PauseState JSON-safe snapshot of a paused run: step index, pending tool + arguments, replayed step results, loop counters. Designed to round-trip through Postgres JSONB.
RunnerResult Rich return type from MicroPlanRunner.run_with_status(plan) and runner.resume(...). Carries steps, status (completed / halted / cancelled / paused), cancelled bool, and optional pause_state.
cancel_event External cancellation hook on MicroPlanRunner. Pass any object with .is_set() (e.g. threading.Event) or a no-arg callable. Checked at every step boundary.

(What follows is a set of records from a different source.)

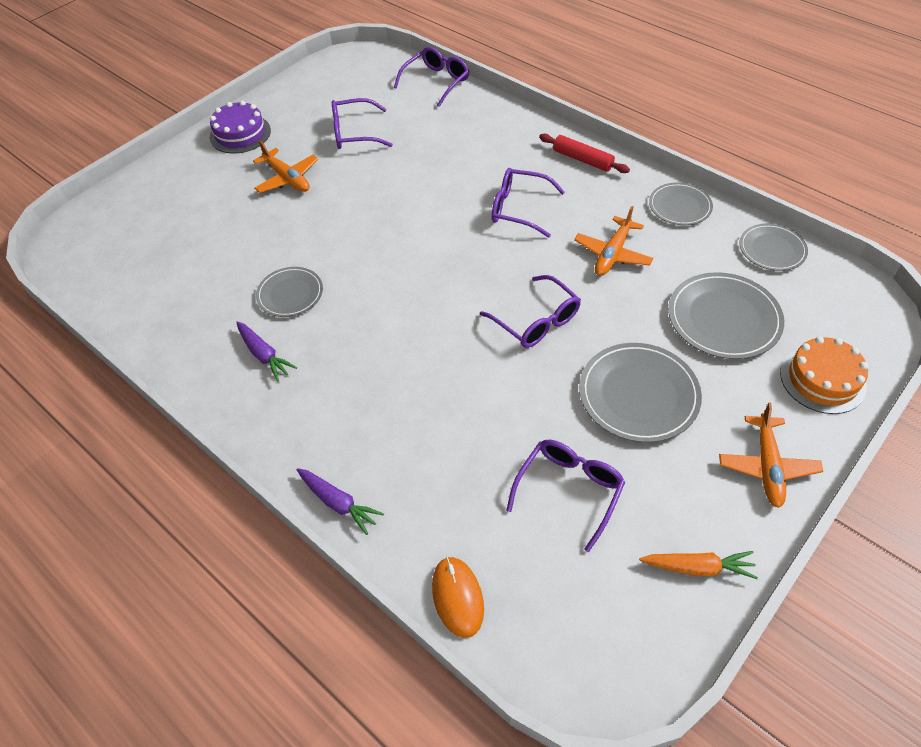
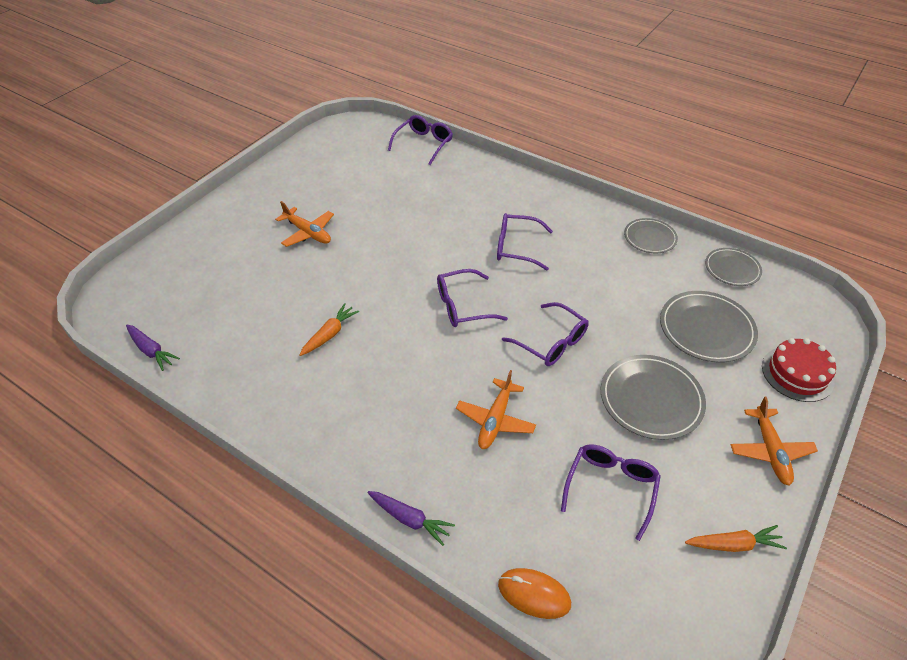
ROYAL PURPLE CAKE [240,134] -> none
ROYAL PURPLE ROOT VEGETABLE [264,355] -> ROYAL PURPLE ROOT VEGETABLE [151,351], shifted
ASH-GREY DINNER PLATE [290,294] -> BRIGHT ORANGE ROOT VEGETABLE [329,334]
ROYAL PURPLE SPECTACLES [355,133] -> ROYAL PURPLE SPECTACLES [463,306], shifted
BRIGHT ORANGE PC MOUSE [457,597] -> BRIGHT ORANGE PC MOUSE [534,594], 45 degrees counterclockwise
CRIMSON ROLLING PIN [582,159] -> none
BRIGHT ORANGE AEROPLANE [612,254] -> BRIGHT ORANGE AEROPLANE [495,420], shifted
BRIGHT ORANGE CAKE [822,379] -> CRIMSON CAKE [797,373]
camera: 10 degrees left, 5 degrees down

ECS deploy SIGTERM is the canonical use case. See issue #76.
step_callback Per-step observability hook: Callable[[idx, intent, action_or_none, ok], None]. Errors are logged, never raised — observability bugs cannot break a run. See issue #74.
LAUNCH_APP An ActionType that lets a plan start a desktop binary on demand (chromium, custom wrapper script, ...). Closes the symmetry gap with the Claude backend's bash tool. See issue #72.
scale_brain_to_display Helper that maps brain-space pixel coordinates to display-space pixels when a host resizes screenshots before inference. The contract that prevents the 1.5× click-offset bug class. See reference/coordinate-spaces.md and issue #75.
fill_field Step type for a labelled text input. params={"label": "User ID", "value": "alice"}. The runner clicks the field, clears any pre-filled value, and types value. Uses find_form_target (single labelled element), not find_all_listings. See issue #80.
submit Step type for a single labelled button — Login / Save / Update / Submit / Continue. params={"label": "Login", "aliases"?: ["Sign In", "Continue"]}. One click, then waits 2.5 s. The runner scrolls Page_Down up to 4 times when the button isn't in viewport (issue #89 §2); aliases covers copy variation across products (e.g. "Update Lead" / "Save" / "Save Changes").
select_option Step type for a dropdown / <select> choice. params={"dropdown_label": "Industry Vertical", "option_label": "Space Exploration"}. Two-phase: click dropdown → screenshot the open menu → click option.
find_form_target ClaudeExtractor method that locates one labelled element on a non-listings page. Counterpart to find_all_listings for forms. Returns {x, y, action, value, label}.